Jason Sudeikis was all of us when he won the Golden Globe for Best Actor in a Musical or Comedy series, stammering a bit in shock before cobbling together a respectable speech. Bleary-eyed, with mussed hair, the “Ted Lasso” star had seen better days, repping his sister’s dance/fitness center on his tie-dyed hoodie and looking like he’d definitely rather be sleeping. (Fair enough. Production on the next season of “Ted Lasso” is currently underway and with it being 2 a.m. in London at the time of the ceremony, we can’t blame him for being exhausted.)
But the most striking thing about Sudeikis’ (much-deserved) win and acceptance speech is that it seemed so representative of life early in the pandemic, when people were harried and tired, stressed and sick with uncertainty. It was a strange mirror into our past and a testament to how far we’ve come since last year.
The problem, then, is with everything else that happened at the Golden Globes ceremony, which also hearkened back to the early days of the pandemic but for all the wrong reasons. All of a sudden we were transported back to the days of fumbling through awkward Zoom calls with older relatives, trying to explain the new telecommuting platform while explaining that they didn’t need to hold the phone that close to their face and also, stop walking around the living room.
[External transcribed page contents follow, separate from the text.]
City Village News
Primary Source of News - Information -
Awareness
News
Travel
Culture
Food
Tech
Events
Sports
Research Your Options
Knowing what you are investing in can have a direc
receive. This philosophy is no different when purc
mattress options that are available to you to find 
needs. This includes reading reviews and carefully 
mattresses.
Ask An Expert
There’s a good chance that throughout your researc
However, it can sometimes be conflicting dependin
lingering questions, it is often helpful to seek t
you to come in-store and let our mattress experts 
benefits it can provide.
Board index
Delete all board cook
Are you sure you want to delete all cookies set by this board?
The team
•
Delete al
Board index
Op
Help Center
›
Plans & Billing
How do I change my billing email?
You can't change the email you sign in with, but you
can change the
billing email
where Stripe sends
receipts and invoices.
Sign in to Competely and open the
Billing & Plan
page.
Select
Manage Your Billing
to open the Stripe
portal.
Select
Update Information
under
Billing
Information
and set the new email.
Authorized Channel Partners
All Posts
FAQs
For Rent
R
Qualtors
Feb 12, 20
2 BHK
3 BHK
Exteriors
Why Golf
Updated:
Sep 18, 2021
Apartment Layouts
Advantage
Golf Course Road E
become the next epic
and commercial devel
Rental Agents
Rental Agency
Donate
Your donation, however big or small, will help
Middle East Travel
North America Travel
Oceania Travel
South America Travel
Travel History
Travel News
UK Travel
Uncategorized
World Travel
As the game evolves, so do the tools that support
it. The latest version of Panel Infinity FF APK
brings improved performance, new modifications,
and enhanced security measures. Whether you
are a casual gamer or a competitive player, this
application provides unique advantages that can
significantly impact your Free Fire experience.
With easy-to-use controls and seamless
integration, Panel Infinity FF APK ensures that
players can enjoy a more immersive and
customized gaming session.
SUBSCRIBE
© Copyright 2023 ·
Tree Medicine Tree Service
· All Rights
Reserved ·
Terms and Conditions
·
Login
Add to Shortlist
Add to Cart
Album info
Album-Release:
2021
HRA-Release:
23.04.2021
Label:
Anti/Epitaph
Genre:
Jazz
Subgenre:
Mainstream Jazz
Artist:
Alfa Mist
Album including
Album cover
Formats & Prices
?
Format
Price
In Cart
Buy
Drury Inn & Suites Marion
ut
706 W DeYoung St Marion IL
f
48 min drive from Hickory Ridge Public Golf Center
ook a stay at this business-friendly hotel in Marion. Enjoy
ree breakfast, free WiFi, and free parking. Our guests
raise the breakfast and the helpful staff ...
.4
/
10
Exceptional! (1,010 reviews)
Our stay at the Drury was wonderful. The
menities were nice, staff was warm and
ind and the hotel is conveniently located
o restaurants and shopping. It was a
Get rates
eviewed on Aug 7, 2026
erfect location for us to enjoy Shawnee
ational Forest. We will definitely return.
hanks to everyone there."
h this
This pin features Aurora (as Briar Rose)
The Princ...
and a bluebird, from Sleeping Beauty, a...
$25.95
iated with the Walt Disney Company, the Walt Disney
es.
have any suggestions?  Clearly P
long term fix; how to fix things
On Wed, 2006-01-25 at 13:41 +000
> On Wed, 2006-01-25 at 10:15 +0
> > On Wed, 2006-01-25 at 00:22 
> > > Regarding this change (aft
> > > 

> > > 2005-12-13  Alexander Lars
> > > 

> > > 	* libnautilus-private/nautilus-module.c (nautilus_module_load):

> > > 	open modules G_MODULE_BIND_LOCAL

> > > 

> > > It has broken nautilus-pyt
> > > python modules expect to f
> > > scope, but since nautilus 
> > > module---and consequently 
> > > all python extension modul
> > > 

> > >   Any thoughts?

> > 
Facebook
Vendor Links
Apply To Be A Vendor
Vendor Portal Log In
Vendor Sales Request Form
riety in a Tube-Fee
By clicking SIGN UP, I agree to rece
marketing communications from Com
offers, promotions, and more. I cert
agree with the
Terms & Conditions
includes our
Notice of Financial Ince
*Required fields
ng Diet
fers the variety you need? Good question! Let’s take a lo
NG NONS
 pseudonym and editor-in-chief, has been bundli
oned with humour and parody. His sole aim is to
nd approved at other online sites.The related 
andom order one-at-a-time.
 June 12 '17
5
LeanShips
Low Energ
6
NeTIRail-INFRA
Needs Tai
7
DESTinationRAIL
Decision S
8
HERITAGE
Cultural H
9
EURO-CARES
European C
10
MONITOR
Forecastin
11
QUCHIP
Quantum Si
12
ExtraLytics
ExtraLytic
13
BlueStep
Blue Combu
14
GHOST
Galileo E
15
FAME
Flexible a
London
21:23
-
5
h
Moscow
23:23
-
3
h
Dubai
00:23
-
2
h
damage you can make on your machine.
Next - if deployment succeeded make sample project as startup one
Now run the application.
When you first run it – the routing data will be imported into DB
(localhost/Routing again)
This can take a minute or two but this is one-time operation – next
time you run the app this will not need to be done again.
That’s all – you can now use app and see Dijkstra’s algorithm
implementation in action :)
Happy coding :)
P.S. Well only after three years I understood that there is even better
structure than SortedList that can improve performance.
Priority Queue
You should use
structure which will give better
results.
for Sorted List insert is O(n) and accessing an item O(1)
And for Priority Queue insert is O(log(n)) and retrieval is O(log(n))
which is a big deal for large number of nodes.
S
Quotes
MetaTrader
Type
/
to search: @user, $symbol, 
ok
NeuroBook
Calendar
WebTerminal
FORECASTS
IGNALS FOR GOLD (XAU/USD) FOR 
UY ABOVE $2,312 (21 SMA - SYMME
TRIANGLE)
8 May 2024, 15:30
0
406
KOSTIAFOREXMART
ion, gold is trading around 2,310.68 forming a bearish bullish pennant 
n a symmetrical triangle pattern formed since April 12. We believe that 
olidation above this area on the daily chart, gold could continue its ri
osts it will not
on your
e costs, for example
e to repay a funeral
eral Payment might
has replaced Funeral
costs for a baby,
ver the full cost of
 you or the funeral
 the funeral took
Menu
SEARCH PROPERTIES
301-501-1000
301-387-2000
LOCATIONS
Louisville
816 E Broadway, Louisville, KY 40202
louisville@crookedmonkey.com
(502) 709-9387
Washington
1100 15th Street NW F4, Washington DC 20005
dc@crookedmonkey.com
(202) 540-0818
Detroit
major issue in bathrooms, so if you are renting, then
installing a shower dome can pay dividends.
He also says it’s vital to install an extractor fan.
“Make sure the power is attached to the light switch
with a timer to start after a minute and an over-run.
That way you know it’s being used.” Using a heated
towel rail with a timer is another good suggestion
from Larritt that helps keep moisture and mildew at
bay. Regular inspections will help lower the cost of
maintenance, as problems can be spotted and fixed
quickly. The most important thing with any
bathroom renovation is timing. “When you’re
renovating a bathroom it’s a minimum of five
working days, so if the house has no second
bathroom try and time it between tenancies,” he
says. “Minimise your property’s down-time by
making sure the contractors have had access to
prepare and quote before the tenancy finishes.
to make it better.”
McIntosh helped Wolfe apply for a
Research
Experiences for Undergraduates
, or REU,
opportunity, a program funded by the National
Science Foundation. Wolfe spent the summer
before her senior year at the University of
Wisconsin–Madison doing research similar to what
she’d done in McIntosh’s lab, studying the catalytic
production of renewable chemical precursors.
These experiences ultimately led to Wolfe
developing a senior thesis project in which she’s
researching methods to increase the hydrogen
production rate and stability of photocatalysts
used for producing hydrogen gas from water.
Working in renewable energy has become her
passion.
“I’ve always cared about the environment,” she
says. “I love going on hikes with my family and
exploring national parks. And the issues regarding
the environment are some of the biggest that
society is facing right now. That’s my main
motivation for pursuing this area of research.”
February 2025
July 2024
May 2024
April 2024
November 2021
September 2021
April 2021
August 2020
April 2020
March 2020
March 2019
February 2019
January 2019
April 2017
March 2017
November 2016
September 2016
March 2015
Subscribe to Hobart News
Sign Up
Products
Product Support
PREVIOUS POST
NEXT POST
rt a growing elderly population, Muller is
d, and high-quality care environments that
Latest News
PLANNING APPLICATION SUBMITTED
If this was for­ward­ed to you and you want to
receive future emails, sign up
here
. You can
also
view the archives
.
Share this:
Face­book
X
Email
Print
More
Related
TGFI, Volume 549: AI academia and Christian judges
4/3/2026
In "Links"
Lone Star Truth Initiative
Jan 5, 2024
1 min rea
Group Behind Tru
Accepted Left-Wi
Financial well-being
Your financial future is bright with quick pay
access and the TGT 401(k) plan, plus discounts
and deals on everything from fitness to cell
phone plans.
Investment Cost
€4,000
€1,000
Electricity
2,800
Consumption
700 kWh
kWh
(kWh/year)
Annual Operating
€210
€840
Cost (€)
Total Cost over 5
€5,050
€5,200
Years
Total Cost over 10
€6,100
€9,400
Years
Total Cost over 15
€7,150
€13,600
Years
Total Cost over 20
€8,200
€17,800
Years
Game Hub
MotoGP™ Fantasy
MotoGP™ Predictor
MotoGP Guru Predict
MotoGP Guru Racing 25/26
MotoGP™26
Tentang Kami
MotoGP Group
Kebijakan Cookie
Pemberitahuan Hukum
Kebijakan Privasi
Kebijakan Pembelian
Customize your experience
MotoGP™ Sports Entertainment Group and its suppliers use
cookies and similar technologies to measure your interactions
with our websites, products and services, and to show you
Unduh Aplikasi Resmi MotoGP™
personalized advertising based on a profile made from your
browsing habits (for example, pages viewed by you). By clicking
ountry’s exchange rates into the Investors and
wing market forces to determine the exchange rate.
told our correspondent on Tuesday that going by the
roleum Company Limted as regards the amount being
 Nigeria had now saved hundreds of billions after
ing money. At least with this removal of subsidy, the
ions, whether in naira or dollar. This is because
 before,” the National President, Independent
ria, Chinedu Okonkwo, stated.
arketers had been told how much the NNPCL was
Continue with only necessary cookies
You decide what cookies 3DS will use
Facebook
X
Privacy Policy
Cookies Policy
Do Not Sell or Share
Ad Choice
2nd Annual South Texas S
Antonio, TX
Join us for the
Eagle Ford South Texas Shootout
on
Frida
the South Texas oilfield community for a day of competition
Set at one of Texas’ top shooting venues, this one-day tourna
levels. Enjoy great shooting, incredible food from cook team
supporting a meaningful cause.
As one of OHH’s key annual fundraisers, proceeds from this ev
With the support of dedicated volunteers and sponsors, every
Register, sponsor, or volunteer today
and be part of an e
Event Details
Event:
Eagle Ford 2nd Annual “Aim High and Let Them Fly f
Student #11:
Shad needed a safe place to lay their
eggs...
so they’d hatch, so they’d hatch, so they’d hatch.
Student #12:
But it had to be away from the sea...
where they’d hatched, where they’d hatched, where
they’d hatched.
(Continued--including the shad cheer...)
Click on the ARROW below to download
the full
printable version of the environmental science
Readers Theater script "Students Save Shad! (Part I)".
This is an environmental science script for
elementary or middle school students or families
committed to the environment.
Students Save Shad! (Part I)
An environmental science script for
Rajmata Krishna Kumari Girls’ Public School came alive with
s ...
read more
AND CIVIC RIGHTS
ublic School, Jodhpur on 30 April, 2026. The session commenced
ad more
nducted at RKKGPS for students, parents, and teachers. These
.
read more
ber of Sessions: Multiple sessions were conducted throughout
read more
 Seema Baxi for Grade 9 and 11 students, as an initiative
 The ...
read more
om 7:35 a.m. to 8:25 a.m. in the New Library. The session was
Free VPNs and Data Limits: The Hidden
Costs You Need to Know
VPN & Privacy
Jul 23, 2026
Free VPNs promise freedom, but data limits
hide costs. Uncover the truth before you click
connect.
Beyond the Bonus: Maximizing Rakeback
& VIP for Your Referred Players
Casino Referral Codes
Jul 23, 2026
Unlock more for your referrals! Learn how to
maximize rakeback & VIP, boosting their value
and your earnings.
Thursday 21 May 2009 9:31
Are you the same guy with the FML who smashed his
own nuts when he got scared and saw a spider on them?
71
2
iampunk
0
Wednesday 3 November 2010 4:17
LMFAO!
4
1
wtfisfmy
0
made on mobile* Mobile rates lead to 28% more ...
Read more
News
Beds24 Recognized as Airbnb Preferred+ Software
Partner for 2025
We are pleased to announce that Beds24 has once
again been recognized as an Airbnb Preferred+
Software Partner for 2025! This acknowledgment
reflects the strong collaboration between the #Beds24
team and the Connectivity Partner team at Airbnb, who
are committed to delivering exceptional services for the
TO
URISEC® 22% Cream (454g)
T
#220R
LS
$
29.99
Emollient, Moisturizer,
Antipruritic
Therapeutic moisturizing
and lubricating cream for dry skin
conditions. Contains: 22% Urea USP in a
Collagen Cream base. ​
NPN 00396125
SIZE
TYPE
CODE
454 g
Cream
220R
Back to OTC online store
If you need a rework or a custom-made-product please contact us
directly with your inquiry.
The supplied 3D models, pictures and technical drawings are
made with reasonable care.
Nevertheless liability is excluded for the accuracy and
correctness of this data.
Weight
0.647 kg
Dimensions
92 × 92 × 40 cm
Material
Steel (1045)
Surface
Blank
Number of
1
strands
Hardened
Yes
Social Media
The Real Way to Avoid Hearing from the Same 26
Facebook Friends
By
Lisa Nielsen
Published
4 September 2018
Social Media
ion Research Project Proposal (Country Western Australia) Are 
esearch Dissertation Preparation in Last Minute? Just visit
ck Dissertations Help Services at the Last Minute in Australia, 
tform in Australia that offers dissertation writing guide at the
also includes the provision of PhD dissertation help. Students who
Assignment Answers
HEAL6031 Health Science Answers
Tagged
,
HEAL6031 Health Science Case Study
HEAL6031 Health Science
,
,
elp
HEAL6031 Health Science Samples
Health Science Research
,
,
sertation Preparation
Except all that was happening with Hollywood’s biggest stars. Also, it was happening nearly a year into a pandemic that had forced us all to figure out better solutions for telecommuting and telecommunication and yet here we were. Watching as Daniel Kaluuya accepted his award with his mic muted and Gillian Anderson’s Zoom screen name appeared on the screen as she gave her speech.
It was embarrassing — which IndieWire critic Ben Travers will explore more — and the cherry on top of a week that only served to underline the unnecessary existence of the Golden Globes and, by extension, the Hollywood Foreign Press Association.
And yet, for now, the Golden Globes serve as a featured player in the entertainment awards machine, so let’s sort through the insight gleaned from the most excruciating, three-hour Zoom call in history.
As the sun sets on Pop TV’s “Schitt’s Creek,” a new day dawns for Apple TV+’s “Ted Lasso.” After sweeping the comedy categories at the Primetime Emmy Awards ceremony, the love for the Canadian fish-out-of-water series is making its final rounds of the awards circuit and collected two awards — for comedy series and comedy actress (Catherine O’Hara) — on Sunday night. But more significant than the awards that “Schitt’s Creek” won, is the awards that they lost.
Specifically, in the comedy actor race, Eugene Levy was edged out by the aforementioned Sudeikis in comedy actor. It’s a move that suggests what fans might expect as we inch ever closer to the end of the eligibility period and the beginning of Emmy season in earnest.
It would have been easy to sit this one out and just give Levy the win. After all, he’s a beloved figure within the industry and the HFPA apparently had no idea that “Schitt’s Creek” existed until it won all those Emmys in September. But going with Sudeikis — in Apple TV+’s first ever Golden Globe win — would suggest that “Ted Lasso” is in peak position to secure the frontrunner’s spot in the comedy categories.
Meanwhile, the Golden Globe drama categories played out precisely as expected, with Netflix’s “The Crown” taking home four prizes off of six nominations. If that doesn’t seem impressive on its face, consider that the only categories that saw an actor from “The Crown” defeated,was a category in which one of their co-stars won, with wins for drama series, lead actor in a drama (Josh O’Connor), lead actress in a drama (Emma Corrin, beating out co-star Olivia Colman), and supporting actress (Gillian Anderson, beating out co-star Helena Bonham-Carter).
While Netflix is assuredly thrilled by the dominance of its royal drama, it’s possible the streamer might feel a little sore about the reception for “Ozark.” The crime drama has been picking up speed when it comes to awards nominations, earning 18 at the Emmy Awards last year and four for this year’s Golden Globes, but has managed only one win — Julia Garner’s repeat win at the Emmys for supporting actress in a drama — between the two.
That said, “Ozark” being overlooked is one of the very, very few things that Netflix might be sore about after the Golden Globes ceremony. Despite rising buzz around HBO’s soapy limited series “The Undoing,” starring Nicole Kidman and Hugh Grant, the HFPA’s heart remained with Netflix’s “The Queen’s Gambit.” The presumptive limited series Emmy favorite starring Anya Taylor-Joy as a troubled chess prodigy went two-for-two Sunday night, winning both its nominated categories: limited series and actress in a limited series.
Also of particular note was John Boyega’s win for supporting actor for his work in Amazon Prime Video’s “Small Axe.” A collection of short films from Steve McQueen that will be competing as an anthology series at the Emmys, Boyega’s win is the first indicator we have of whether or not the series might be embraced on the awards circuit to come, considering its unconventional use of the medium.